İncelenecek Metin -
━━━━━━━━━━━━━━━━━━━━

Galata Gazete


24 Ekim 2024 Perşembe

Köprü altında doğan kız çocukların tarihinden…

Köprü altında doğan kız çocukların tarihinden…

Suat Derviş yazdığı eser sözel tarihin yazıya dönüştürülmüş halidir. Bir zamanlar Karaköy, Tophane arasında yaşanmış ve en alttakilerin sesi, dili oluyor…

Eserde tarihsel İstanbul’un en yakınında yer alan ve Galata bölgesinin sahilini temsil eden bir yer seçilmiştir. Perşembe Pazarının hemen üstünde yer alan Bankalar Caddesinden, Tophaneye giden yolun üzerinde yaşanmışlıkların bir zaman diliminin kesitinin alınarak, büyüteçle baktığımız alandır…

Her gün önünden, içinden geçtiğimiz yerlerin ama gözümüze görünmeyen/ çarpmayan yaşamlar vardır. O yaşamlar en altta, en derin yoksulluğun, en büyük acıların içinde en büyük trajedilere rağmen gülen, eğlenen insanların yaratmış olduğu bir dünyadır. O dünyaya dışarıdan giren pek olmaz, onlar bir yaşam çevresi yaratılmıştır, o çevre içinde bir denge söz konusudur. O denge çok hassastır, bir dış müdahaleyle köklü değişimlere yol açabilecektir…

Köprü altında büyüyen çocukların hayalleri var mıdır, varsa sınırları var mıdır?

Suat Derviş gazetecidir, tarih yazıcısı değildir ama tarihe dipnotlar bırakır. O bıraktığı dipnotlar resmi tarihin gördüğü değildir, hatta görmezden geldiği bölümdür. Dönemin idam iplerinin sergilendiği alan Beyazid Meydanıdır ve genelde bu meydanda adi suçlu olarak görülenler ile siyasi olanların yan yana idam edildiği, ahalinin idamları gördüğü, izlediği yerdir.

━━━━━━━━━━━━━━━━━━━━

Verilen Liste -
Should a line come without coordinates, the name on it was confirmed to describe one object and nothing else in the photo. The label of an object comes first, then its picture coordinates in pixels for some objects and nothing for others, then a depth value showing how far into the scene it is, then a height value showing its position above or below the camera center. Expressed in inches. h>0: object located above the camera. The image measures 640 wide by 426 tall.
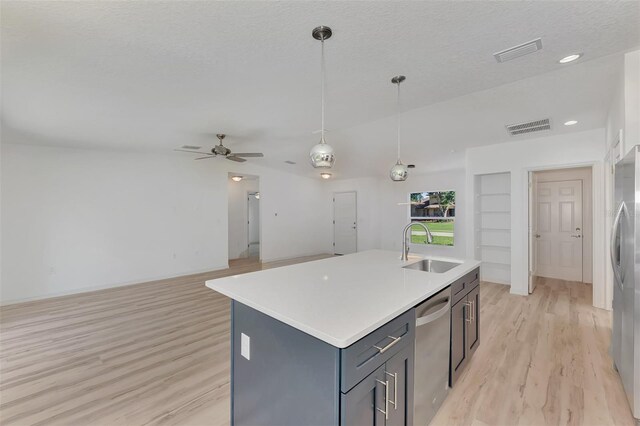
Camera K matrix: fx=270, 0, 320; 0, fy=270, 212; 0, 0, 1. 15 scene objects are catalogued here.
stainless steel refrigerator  67.4 -17.0
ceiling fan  159.8 +35.9
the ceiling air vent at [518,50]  81.4 +50.3
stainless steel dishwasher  59.5 -35.2
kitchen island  41.5 -24.1
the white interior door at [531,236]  172.9 -18.0
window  261.7 -3.7
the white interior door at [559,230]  201.2 -15.4
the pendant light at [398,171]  106.3 +15.8
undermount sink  95.1 -20.0
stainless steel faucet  97.1 -13.1
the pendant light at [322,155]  78.6 +16.4
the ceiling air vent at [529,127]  144.9 +46.6
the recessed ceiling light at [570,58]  88.4 +50.7
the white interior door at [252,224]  333.2 -15.7
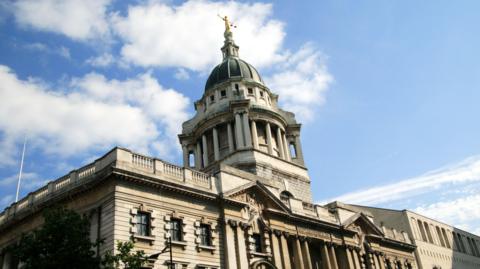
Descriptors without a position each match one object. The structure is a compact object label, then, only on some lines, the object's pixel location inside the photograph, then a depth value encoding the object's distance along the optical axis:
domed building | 27.80
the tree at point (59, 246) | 20.73
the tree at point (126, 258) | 21.31
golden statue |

━━━━━━━━━━━━━━━━━━━━

Alıştırma Yönergesi - Lütfen incelenecek metinden "Köprü altında büyüyen" sözlerini içeren yerle açılıp "gördüğü, izlediği yerdir." ile kapanan bölümü hiç değiştirmeden yazın.

Yanıt -
Köprü altında büyüyen çocukların hayalleri var mıdır, varsa sınırları var mıdır?

Suat Derviş gazetecidir, tarih yazıcısı değildir ama tarihe dipnotlar bırakır. O bıraktığı dipnotlar resmi tarihin gördüğü değildir, hatta görmezden geldiği bölümdür. Dönemin idam iplerinin sergilendiği alan Beyazid Meydanıdır ve genelde bu meydanda adi suçlu olarak görülenler ile siyasi olanların yan yana idam edildiği, ahalinin idamları gördüğü, izlediği yerdir.